Believe it or not, the Republican and Democratic Parties have not and probably will not be around forever. Once upon a time, American politics included now-defunct parties such as the Whigs and the ironically-named Democratic Republicans. As the old saying goes, the more things change the more they stay the same.
The modern Republican and Democratic Parties have been around (in the current iterations) for a long time, historically speaking. The Republican Party was founded in 1854. The Democratic Party can trace its origins to roughly 1828. Both have changed significantly over time. As they say: adapt or die.
In 2016, the Republican Party, aka the Grand Old Party (GOP), underwent a rather significant internal transformation. In short, the establishment lost control and voters overwhelmingly supported an outsider/disruptor/businessman named Donald Trump as the new face of the party. The party’s ideology also shifted from Big Business/crony capitalism to a more populist tinge.
In 2016, the Democratic Party was also in the midst of a major realignment. Although party big wigs supported the establishment candidate in the form of Hillary Clinton, the grassroots of the party were decidedly with Sen. Bernie Sanders (I-VT). Although Sanders is far from an outsider (he has been in politics virtually his entire adult life) he surely represented a 90 degree turn from the party norm. Like Trump in many ways, Bernie’s message (albeit a misguided socialist one) resonated with many of those on the Left.
However, unlike the GOP, in 2016, the Democratic Party played it safe with Hillary as their nominee. We all know how that turned out. Hallelujah for the Electoral College.
Fast-forward to 2020. The Democratic Party is in disarray again. The party is actually on the verge of an all-out civil war between those on the extreme Left (who support Bernie for the most part) and those who claim to be moderates (who support a wide range of candidates).
As it stands, and the debacle in the recent Iowa Caucuses certainly doesn’t help, the Democratic Party is stuck between a rock and a hard place. Does the party accept the Bernie Bros' hostile takeover and let the electoral chips fall where they may? Or does the party shun Bernie and his loyal Bros in favor of a so-called moderate candidate, such as Michael Bloomberg or Joe Biden.

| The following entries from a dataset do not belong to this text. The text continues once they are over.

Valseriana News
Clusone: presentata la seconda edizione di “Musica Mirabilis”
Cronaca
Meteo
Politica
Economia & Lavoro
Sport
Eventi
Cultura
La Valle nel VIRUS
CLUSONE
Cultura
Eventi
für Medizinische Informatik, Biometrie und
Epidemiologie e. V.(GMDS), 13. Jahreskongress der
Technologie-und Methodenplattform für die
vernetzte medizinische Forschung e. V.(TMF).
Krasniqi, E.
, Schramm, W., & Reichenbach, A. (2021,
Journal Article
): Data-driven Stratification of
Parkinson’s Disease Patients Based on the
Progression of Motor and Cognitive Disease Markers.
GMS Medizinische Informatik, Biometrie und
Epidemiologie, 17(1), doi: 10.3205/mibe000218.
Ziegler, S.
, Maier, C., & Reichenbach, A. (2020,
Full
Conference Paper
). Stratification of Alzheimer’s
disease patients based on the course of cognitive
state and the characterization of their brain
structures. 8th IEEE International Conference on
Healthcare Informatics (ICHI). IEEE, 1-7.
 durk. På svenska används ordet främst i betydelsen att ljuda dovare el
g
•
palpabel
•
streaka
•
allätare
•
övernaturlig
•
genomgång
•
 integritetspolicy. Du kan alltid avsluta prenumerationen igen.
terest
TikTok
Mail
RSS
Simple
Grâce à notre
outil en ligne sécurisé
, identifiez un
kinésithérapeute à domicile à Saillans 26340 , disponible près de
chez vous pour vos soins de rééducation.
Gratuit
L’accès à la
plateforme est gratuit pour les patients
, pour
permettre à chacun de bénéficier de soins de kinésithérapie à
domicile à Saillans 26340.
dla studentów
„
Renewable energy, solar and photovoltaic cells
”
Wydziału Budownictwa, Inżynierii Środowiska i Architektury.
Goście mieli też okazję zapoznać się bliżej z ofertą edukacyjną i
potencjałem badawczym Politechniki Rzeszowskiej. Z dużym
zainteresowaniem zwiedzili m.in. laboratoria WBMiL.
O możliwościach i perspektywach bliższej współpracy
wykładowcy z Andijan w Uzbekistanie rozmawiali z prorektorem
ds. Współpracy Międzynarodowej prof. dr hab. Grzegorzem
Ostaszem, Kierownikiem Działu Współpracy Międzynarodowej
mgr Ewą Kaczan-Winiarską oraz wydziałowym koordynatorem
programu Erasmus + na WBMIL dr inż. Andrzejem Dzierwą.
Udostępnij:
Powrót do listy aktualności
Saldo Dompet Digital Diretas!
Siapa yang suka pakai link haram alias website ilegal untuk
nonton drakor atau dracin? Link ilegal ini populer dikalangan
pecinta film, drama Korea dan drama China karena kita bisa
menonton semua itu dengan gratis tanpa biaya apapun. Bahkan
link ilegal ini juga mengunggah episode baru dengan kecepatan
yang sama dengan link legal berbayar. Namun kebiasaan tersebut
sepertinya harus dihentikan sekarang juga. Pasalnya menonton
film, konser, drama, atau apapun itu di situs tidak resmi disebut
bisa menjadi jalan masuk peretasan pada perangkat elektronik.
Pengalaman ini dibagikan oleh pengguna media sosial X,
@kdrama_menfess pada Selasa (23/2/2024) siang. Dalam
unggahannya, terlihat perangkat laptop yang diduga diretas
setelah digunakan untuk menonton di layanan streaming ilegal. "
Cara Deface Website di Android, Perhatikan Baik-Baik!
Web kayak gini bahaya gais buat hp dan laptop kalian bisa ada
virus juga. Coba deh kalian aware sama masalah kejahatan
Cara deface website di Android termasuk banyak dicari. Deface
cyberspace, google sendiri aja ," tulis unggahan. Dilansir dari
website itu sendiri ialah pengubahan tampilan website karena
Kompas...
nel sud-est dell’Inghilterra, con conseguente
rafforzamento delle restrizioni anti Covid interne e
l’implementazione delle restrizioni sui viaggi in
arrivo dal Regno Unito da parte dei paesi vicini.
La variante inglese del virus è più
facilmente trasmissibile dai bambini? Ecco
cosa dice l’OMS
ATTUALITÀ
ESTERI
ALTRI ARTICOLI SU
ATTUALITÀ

Regardless of the outcome at the Democrats’ convention in Milwaukee this summer, it sure seems that a whole bunch of Democratic voters will not be too pleased with the result. Either way, the party will be split.
Theoretically, this could lead to a very interesting series of events. Will the party splinter into a pseudo-socialist party headed by the Bernie Bros? Will those who despise Bernie reclaim the remnants of the Democratic Party as the moderate, blue-collar workers’ party? We shall see, only time will tell.
However, one thing almost remains certain. As 2016 demonstrated, voters from both parties are more than fed-up with the status quo. Americans on the Left and Right are sick and tired of the Swamp making a total mess of things, while ensuring that their needs and wants are more than taken care of. Hard-working Americans (on both sides of the political aisle) are frustrated with an endless array of broken promises from lifelong politicians.
Donald Trump burst onto the political scene and wrestled control of the GOP by speaking common sense to Americans who were exhausted with establishment elites and their policies that overwhelmingly benefitted the Chamber of Commerce on K Street while sticking it to Main Street. In some ways, Bernie is following a similar script. Although Bernie’s policies are the antithesis of Trump’s populist/free-market ideas, he is tugging on similar strings of discontent.
The big question is: Will the Democratic Party’s corporate base and big donors allow Bernie to have his time in the sun? Or will they repeat the mistake of 2016 and force another establishment-picked candidate down their voters’ throats? If the latter takes place, 2020 might be the swan song of the Democratic Party.